The experience of hearing hermit thrush song was thus no longer inherently connected with wilderness settings: one could now listen to a hermit thrush anywhere there was a gramophone. Simultaneously, North America was urbanizing, so fewer people would ever have had the opportunity to hear the hermit thrush in the wilderness. Whereas 80% of the American population lived in rural areas in 1860, by 1950 only 36% did (Our World in Data 2020): the Canadian rural population dropped from 84% to 38% during the same time period (Statistics Canada 2016). North America came to be symbolized as much by monuments to modernity and progress—the Empire State Building, built in 1931, for example—as by references to vast expanses of wilderness and the creatures that can to be found there (King 2004, 11–12).

Conclusion

Of course interest in the hermit thrush did not disappear entirely: a trickle of writing about the hermit thrush continued throughout the mid-twentieth century. The 1970s, with its focus on environmentalism, brought with it a resurgence of attention to hermit thrush song among poets, naturalists, scientists, and most especially among composers. Whereas there were three compositions which include imitations of hermit thrush song written between 1920 and 1970, including Beach’s pair of piano pieces, a probable reference to hermit thrush song in Bela Bartok’s 1945 Third Piano Concerto (Harley 1994, 11–12), and a definite transcription of hermit thrush song in Olivier Messiaen’s 1956 Oiseaux Exotiques, there are at least forty-eight such pieces written between 1970 and 2020. These range from direct transcriptions of the song, as in Daniel Goode’s series of hermit thrush pieces (1974–present) and my piece Utah, 1996 (2009), to pieces which respond to the hermit thrush, such as Elizabeth Brown’s Hermit Thrush (1991), to those which use it as a symbol, such as Kate Moore’s The Hermit Thrush and the Astronaut (2012). At least eight of the composers who have used hermit thrush song in their music since the 1970s—Eleanor Aversa, Diane Moser, William Schuman, Roger Sessions, Arlene Sierra, Brown, Moore, and myself—have, like Amy Beach, a connection to MacDowell, and in some cases were inspired directly by hearing a hermit thrush there.

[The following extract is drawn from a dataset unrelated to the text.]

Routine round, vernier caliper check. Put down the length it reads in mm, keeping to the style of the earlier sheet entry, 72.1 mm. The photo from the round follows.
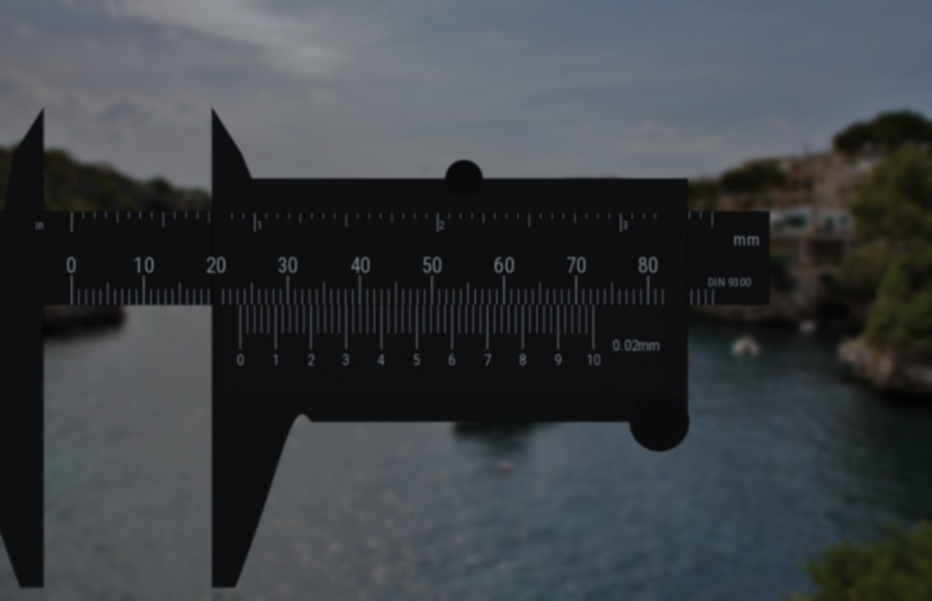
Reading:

Small vestiges of the hermit thrush’s symbolic resonance remain: it is the State Bird of Vermont, the name of a Vermont-based brewery, the name of a Canadian band. But the hermit thrush no longer serves as a widespread symbol of North American cultural identity, it is just a bird, albeit a reclusive bird with an interesting song, an interesting history as a symbol of English-speaking Canadian and American identity, and a fascinating body of works in all genres surrounding this history.

Notes

[1] In fairness to Buffon, by the racist standards of his time, he was considered anti-racist, because he argued against those who thought different “races” were different species, and believed that given the “right” (i.e. European) conditions, people of all races had the same potential. For further reading on how racist ideologies have informed discussion of animal song, see Animal Musicalities by Rachel Mundy (2018).

[2] Fannie Charles Dillon, a fellow MacDowell resident and friend of Beach’s also wrote pieces based on bird transcriptions, but few of her pieces survive (Block 1998, 222).